Da mesma forma, também surgem deveres. A relação é recíproca. Assim como pais biológicos, os pais socioafetivos também assumem responsabilidades legais.

Registro civil e sobrenome

Um dos efeitos mais relevantes é a possibilidade de alteração do registro civil. O nome dos avós pode constar como pais no documento oficial, reforçando juridicamente aquilo que já existe na prática.

O uso do sobrenome da família socioafetiva fortalece a identidade do filho e garante segurança jurídica em diversas situações do cotidiano, como matrícula escolar, atendimento médico e questões sucessórias.

Direito à herança

O reconhecimento dos pais socioafetivos também impacta diretamente o direito sucessório. O filho socioafetivo passa a ser considerado herdeiro legítimo, em igualdade de condições com filhos biológicos.

Isso significa que, no falecimento do avô ou da avó reconhecidos como pais, o filho socioafetivo poderá participar da partilha de bens, respeitando as regras do Código Civil.

Pensão alimentícia e dever de cuidado

Outro ponto relevante é a possibilidade de pensão alimentícia. Caso fique comprovada a dependência econômica e a necessidade, a Justiça pode reconhecer o dever alimentar decorrente da filiação socioafetiva.

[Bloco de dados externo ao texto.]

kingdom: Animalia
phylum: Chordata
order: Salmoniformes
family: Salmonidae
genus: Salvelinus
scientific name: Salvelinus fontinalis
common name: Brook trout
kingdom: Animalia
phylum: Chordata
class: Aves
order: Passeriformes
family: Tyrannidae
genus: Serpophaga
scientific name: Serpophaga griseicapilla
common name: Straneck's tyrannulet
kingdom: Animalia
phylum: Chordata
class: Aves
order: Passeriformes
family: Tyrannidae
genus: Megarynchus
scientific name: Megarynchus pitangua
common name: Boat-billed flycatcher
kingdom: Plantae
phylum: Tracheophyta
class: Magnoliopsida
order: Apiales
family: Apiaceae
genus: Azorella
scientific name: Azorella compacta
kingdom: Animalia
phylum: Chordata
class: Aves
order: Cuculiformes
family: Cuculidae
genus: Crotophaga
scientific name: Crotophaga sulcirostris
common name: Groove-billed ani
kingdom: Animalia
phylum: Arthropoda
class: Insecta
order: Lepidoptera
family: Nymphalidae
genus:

Esse dever não nasce automaticamente, mas pode ser reconhecido conforme o caso concreto. A lógica é a mesma aplicada aos pais biológicos: quem exerce a função parental também assume responsabilidades.

Como comprovar a filiação socioafetiva

A comprovação da relação é feita por meio de provas. Entre as mais comuns estão:

• documentos escolares
• registros médicos
• testemunhas
• fotos e vídeos
• declarações públicas
• histórico de convivência

A Justiça analisa o conjunto probatório para verificar se houve, de fato, uma relação de pai e filho baseada no afeto e na convivência contínua.

Importância da orientação jurídica

O reconhecimento de pais socioafetivos é uma matéria sensível e exige análise técnica. Cada caso possui particularidades e impactos relevantes, especialmente no campo patrimonial e sucessório.

Por isso, contar com orientação jurídica especializada em Direito de Família é fundamental para conduzir o pedido de forma segura e adequada.

Considerações finais

A possibilidade de avós serem reconhecidos como pais socioafetivos demonstra que o Direito brasileiro evoluiu para proteger relações baseadas no afeto, na responsabilidade e na dignidade humana. Mais do que laços de sangue, o que importa é quem esteve presente, cuidou e assumiu o papel de pai ou mãe ao longo da vida.

A Justiça não cria sentimentos, mas reconhece juridicamente aquilo que já existe na realidade. Quando o vínculo é verdadeiro, estável e público, ele merece proteção legal.